ИСХОДНЫЙ ТЕКСТ>
****************************************

Возможно, именно поэтому бардовская песня, Толкин и критики существуют как бы в параллельных мирах. Во "Властелине Колец" и на этот случай есть, между прочим, встроенный образ. Слуги Зла – Черные Всадники – для обычного зрения не более чем смутные тени, пятна черноты. В свою очередь, для Всадников очертания предметов реального мира размыты, Всадники больше полагаются на обоняние, чем на зрение. Но стоит надеть на палец Кольцо Власти, концентрирующее в себе силу и могущество зла, как попадаешь в мир Всадников, где и они тебя прекрасно видят, и ты их; а все остальное теряет резкость… Зато ты и сам для обычных глаз становишься невидимым.
По убеждению поэтов-снобов, литературной элиты и критиков бардовская поэзия – несерьезна. К стихам Толкина, как я уже говорила раньше, критики тоже отказываются относиться всерьез… Но то, что по-настоящему важно для столь многих людей, причем не все из них "от сохи" и не все из них полные идиоты (между прочим, те, что "от сохи", интересуются совсем другим искусством) – всегда серьезно и подлежит осмыслению, если, конечно, исходить из того, что исследовать реальность важнее и интереснее, нежели чьи-то субъективные домыслы о ней (хотя и они, конечно, представляют интерес для специалиста-любителя). Оценивая по "гамбургскому счету", помянутому выше[4], "своих", критики-модернисты снисходительны и восхваляют иной раз даже и прямо ученические опыты, к "не своим" же строги и придирчивы. Конечно, если применять подлинные "гамбургские критерии", нельзя не морщиться от потачек и поблажек, которые дают себе барды в своих текстах, полагаясь на живую интонацию и допуская неточные рифмы, штампы, целые проходные строфы, стилистические ошибки… "Давайте же друг друга любить что было сил!" Не "было сил", а "будет сил"! Неужели никто не слышит? "Я лучше совсем не приду, устану же скоро…" Мне скажут: вот, вот, и на стихи Толкина вашего, небось, не зря "кисло усмехаются". Нет, тут как раз отличие: с "технической" точки зрения к стихам Толкина не подкопаешься, существуют исследования на эту тему. Барды же часто допускают именно технические огрехи, тем самым "работая" на своих противников, которые, правда, их все равно как бы не замечают. Но что ни говори, как ни фыркай свысока на "бардовскую песню"[5], как ни уличай ее в технической невзыскательности, а все-таки она поила жаждущих и помогла выжить массе людей, для которых перепечатанный на машинке Мандельштам и даже официально изданный Тарковский не мог служить спасением от песчаных бурь в пустыне позднего советизма. Цветаева писала о поэзии: "Темная сила,/ Мра-ремесло!/ Сколь многих – сгубило, /Сколь малых – спасло!" А даже самые простенькие туристские песни – спасали[6]. Не в высшем, конечно, смысле, который имеет в виду Цветаева, а в простеньком: спасали от верной душевной смерти (а кто умер душой, для того и спасение в высшем смысле становится проблематичным. Нет души, так, получается, нечего и спасать?).

****************************************

(Записи извлечённых данных)
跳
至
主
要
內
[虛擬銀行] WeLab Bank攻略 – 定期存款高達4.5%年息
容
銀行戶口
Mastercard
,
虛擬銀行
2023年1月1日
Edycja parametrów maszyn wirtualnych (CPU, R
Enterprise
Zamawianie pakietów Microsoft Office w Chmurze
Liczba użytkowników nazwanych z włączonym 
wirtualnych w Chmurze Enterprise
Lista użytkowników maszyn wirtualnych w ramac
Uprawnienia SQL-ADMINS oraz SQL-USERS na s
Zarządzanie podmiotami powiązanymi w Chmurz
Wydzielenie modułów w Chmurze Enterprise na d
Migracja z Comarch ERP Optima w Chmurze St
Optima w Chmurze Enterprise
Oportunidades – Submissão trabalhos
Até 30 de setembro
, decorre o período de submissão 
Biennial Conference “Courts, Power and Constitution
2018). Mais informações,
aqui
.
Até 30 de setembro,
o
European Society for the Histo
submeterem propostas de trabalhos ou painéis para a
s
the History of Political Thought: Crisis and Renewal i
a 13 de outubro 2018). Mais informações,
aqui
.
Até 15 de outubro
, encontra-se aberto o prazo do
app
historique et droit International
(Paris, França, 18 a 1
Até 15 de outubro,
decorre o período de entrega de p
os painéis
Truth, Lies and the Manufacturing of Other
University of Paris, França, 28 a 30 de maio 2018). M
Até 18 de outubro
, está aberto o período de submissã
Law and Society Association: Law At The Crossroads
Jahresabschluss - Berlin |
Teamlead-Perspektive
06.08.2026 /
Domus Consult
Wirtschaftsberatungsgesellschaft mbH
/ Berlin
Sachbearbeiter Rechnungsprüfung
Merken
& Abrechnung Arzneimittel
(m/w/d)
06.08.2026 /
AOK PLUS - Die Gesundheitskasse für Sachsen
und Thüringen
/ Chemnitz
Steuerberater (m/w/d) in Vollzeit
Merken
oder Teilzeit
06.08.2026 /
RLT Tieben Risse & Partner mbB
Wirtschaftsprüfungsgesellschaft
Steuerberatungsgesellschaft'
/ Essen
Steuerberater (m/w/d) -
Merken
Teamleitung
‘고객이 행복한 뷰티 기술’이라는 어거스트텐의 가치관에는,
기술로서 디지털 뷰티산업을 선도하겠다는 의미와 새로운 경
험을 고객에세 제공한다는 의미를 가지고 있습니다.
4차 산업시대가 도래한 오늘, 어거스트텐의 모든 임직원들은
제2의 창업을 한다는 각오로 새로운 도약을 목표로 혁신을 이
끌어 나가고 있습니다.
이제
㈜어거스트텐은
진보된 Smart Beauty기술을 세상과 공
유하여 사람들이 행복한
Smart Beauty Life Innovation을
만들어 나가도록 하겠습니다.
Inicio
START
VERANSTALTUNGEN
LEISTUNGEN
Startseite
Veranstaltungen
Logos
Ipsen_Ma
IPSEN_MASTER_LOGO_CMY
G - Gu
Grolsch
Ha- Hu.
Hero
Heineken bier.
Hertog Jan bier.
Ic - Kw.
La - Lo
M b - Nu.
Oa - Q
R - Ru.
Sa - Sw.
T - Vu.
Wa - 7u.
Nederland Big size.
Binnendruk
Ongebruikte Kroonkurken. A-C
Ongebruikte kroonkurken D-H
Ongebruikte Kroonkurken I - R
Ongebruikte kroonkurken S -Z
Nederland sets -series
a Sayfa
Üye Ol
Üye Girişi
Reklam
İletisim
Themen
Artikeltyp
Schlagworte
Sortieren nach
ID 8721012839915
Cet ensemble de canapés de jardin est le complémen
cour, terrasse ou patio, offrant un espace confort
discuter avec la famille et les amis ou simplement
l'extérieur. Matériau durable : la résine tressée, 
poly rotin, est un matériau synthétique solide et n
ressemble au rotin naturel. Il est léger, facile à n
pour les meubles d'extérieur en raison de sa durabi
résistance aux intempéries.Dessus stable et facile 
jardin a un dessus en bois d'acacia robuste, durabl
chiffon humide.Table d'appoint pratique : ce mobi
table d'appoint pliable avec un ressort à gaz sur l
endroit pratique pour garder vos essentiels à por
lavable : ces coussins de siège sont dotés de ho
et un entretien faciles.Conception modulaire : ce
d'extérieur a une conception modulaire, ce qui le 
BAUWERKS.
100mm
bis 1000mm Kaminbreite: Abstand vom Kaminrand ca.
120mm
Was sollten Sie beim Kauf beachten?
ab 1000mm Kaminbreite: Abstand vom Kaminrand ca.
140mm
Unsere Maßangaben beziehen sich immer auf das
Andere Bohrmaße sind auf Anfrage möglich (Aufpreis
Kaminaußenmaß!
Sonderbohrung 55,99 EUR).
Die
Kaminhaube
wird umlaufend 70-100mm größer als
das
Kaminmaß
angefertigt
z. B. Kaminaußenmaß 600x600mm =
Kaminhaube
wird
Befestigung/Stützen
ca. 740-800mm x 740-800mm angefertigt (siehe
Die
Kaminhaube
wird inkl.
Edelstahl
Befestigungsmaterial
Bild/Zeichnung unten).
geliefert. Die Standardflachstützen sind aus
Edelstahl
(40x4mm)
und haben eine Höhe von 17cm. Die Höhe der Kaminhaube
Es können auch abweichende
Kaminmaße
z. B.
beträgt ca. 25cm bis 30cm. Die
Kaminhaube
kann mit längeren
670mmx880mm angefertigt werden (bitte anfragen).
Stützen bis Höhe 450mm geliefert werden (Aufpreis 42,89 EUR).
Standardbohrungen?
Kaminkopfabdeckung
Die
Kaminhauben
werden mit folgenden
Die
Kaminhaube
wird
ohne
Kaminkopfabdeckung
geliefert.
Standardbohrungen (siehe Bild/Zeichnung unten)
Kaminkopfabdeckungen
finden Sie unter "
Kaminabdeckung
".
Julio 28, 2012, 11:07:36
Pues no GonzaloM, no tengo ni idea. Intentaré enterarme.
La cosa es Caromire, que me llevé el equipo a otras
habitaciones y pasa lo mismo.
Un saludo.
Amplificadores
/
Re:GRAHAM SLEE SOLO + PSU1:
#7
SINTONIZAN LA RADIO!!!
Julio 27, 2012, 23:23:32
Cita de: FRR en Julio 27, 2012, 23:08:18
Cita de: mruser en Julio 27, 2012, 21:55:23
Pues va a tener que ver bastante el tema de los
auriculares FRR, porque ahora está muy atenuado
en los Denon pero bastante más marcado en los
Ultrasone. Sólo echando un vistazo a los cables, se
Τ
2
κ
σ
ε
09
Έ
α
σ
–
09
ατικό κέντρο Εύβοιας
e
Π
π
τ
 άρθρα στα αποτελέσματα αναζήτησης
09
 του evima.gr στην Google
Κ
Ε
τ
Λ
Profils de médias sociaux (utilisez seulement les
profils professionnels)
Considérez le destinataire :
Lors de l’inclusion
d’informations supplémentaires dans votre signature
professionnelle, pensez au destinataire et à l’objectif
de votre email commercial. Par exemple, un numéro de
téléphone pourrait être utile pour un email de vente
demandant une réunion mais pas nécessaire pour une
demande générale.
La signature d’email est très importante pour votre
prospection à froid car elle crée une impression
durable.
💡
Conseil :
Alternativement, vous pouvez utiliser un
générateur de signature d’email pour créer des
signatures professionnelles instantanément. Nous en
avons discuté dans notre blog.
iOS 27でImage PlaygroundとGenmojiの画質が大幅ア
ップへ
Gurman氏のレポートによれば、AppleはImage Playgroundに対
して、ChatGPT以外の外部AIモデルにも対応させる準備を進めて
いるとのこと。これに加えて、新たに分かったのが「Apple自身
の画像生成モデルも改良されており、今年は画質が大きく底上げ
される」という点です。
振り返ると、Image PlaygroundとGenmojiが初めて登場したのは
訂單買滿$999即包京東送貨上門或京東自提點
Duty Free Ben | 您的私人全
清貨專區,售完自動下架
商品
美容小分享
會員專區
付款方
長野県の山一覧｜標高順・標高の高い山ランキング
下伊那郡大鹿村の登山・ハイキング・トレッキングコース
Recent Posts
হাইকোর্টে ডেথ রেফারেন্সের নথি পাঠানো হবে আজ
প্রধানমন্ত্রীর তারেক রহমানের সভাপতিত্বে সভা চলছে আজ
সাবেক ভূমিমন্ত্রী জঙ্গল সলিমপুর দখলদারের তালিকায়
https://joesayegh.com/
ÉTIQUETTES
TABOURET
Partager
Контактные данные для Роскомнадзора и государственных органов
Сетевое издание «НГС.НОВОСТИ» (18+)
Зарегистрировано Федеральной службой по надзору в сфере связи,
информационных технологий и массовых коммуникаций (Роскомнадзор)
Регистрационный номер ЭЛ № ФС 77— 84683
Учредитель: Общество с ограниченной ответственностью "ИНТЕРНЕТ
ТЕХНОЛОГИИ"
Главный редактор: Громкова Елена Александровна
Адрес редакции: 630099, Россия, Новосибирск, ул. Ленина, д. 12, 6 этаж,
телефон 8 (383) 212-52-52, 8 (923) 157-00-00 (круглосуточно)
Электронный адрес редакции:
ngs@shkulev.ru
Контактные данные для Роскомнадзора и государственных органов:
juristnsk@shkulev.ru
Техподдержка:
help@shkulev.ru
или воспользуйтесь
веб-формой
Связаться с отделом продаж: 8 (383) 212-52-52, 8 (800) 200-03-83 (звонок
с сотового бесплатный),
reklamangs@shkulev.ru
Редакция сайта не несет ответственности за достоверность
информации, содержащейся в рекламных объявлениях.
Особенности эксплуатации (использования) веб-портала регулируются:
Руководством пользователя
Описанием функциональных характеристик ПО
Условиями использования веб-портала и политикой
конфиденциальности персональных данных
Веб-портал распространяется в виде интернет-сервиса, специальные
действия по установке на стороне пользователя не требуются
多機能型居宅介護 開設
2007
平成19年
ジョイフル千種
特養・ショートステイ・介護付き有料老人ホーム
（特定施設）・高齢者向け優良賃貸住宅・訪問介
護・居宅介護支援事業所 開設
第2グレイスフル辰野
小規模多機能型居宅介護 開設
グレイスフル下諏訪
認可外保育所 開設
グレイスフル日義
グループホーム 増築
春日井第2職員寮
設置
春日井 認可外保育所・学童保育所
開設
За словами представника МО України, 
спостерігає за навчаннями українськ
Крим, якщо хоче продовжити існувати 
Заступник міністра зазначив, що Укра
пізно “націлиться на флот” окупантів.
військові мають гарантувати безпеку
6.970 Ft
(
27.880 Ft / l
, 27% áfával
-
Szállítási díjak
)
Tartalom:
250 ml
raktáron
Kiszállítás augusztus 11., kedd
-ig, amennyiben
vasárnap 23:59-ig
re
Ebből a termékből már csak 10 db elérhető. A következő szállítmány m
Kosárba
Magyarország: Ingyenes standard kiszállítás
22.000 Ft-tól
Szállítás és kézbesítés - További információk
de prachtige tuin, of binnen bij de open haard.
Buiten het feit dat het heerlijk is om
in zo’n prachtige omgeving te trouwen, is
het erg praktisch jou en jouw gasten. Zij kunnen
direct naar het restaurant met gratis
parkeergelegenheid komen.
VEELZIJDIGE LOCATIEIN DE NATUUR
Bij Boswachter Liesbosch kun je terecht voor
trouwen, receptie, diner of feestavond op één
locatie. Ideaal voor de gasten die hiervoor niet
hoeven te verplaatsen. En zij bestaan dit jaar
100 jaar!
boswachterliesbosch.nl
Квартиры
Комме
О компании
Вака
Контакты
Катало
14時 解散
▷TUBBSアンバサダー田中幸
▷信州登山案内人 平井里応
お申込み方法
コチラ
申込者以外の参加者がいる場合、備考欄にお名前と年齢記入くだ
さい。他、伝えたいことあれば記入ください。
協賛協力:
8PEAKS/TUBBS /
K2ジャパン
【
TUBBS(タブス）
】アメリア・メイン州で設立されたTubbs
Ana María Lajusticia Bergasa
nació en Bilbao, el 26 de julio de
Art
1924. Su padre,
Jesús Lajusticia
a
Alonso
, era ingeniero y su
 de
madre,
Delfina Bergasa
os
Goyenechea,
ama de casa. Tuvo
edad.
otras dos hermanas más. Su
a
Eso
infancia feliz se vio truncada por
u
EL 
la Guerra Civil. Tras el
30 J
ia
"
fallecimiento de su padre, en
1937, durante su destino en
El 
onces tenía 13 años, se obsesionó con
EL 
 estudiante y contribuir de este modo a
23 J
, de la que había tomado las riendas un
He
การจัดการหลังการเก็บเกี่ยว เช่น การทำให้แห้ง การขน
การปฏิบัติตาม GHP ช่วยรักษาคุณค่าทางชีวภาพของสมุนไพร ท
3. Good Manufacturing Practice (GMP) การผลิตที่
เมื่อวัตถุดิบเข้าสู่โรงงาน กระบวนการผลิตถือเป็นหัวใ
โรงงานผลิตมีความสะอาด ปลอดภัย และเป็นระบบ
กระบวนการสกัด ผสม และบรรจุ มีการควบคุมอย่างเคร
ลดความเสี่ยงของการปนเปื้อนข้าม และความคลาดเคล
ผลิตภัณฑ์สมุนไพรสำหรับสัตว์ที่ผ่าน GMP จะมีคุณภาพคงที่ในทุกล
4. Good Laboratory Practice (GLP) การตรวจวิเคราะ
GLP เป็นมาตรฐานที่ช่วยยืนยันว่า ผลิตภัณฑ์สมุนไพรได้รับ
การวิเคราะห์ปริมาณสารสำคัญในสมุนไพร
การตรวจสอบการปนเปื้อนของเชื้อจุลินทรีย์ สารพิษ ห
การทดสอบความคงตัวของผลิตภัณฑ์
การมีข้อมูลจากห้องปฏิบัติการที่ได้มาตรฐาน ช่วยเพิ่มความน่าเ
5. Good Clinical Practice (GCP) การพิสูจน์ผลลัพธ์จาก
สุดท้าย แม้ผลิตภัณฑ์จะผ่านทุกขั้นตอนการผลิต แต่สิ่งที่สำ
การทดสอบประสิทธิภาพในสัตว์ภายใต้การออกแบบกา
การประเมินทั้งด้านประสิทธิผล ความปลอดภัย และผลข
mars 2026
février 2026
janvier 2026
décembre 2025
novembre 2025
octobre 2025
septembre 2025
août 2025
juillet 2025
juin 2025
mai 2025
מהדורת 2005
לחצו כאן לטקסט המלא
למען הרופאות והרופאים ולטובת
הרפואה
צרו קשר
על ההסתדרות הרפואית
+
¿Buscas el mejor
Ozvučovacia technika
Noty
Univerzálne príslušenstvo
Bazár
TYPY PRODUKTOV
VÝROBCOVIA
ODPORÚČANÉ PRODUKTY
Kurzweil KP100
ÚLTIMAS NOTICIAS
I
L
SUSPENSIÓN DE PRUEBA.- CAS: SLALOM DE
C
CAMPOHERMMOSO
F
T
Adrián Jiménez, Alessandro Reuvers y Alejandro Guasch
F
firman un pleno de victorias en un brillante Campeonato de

****************************************

РАБОЧИЕ ЗАДАНИЯ>
**1)** Оформите в виде таблицы Markdown строки записей, начиная с первой строки записей и заканчивая строкой, в которой есть «the History of», включительно, без пустых строк. В столбце «№» укажите порядковый номер, в столбце «Строка» — саму строку.
**2)** Продолжите текст о бардовской песне, Толкине и критиках с того места, на котором он обрывается.
Текст и записи взяты из разных источников.

ОТВЕТЫ ПО ПОРЯДКУ>
**1)**
| № | Строка |
|---|---|
| 1 | 跳 |
| 2 | 至 |
| 3 | 主 |
| 4 | 要 |
| 5 | 內 |
| 6 | [虛擬銀行] WeLab Bank攻略 – 定期存款高達4.5%年息 |
| 7 | 容 |
| 8 | 銀行戶口 |
| 9 | Mastercard |
| 10 | , |
| 11 | 虛擬銀行 |
| 12 | 2023年1月1日 |
| 13 | Edycja parametrów maszyn wirtualnych (CPU, R |
| 14 | Enterprise |
| 15 | Zamawianie pakietów Microsoft Office w Chmurze |
| 16 | Liczba użytkowników nazwanych z włączonym  |
| 17 | wirtualnych w Chmurze Enterprise |
| 18 | Lista użytkowników maszyn wirtualnych w ramac |
| 19 | Uprawnienia SQL-ADMINS oraz SQL-USERS na s |
| 20 | Zarządzanie podmiotami powiązanymi w Chmurz |
| 21 | Wydzielenie modułów w Chmurze Enterprise na d |
| 22 | Migracja z Comarch ERP Optima w Chmurze St |
| 23 | Optima w Chmurze Enterprise |
| 24 | Oportunidades – Submissão trabalhos |
| 25 | Até 30 de setembro |
| 26 | , decorre o período de submissão  |
| 27 | Biennial Conference “Courts, Power and Constitution |
| 28 | 2018). Mais informações, |
| 29 | aqui |
| 30 | . |
| 31 | Até 30 de setembro, |
| 32 | o |
| 33 | European Society for the Histo |
| 34 | submeterem propostas de trabalhos ou painéis para a |
| 35 | s |
| 36 | the History of Political Thought: Crisis and Renewal i |

**2)**
И это не просто фигура речи. Модель существования, которая была навязана советскому человеку, перечила и Божьему устройству мира, и разуму, и законам природы. Не иметь ни малейшей надежды на загробную жизнь, при том, что внутренний цензор не позволял даже задуматься о существовании Бога, а ближайшая церковь представлялась не более чем убогим этнографическим заповедником… не иметь доступа к большинству текстов, к которым человечество во все века ходило на водопой… против мыслей о смерти – никакой внутренней защиты (хорошо, если удавалось затолкать эти мысли в подсознание), а тут еще страх перед ядерной войной… Но жизнь пробилась сквозь этот асфальт, закатавший благодатные, осененные ветвями старые кладбища. Как, впрочем, и всегда бывает. Иногда приходится слышать: барды, дескать, культивировали сферу "искренней душевности", в отличие от фальшивой официальной (Эдита Пьеха, например), потому и стяжали такой успех. К тому же они не были "специально разрешены" и оставались свободными от непосредственого идеологического контроля властей[7], но и крамольными не считались, к мученичеству не призывали.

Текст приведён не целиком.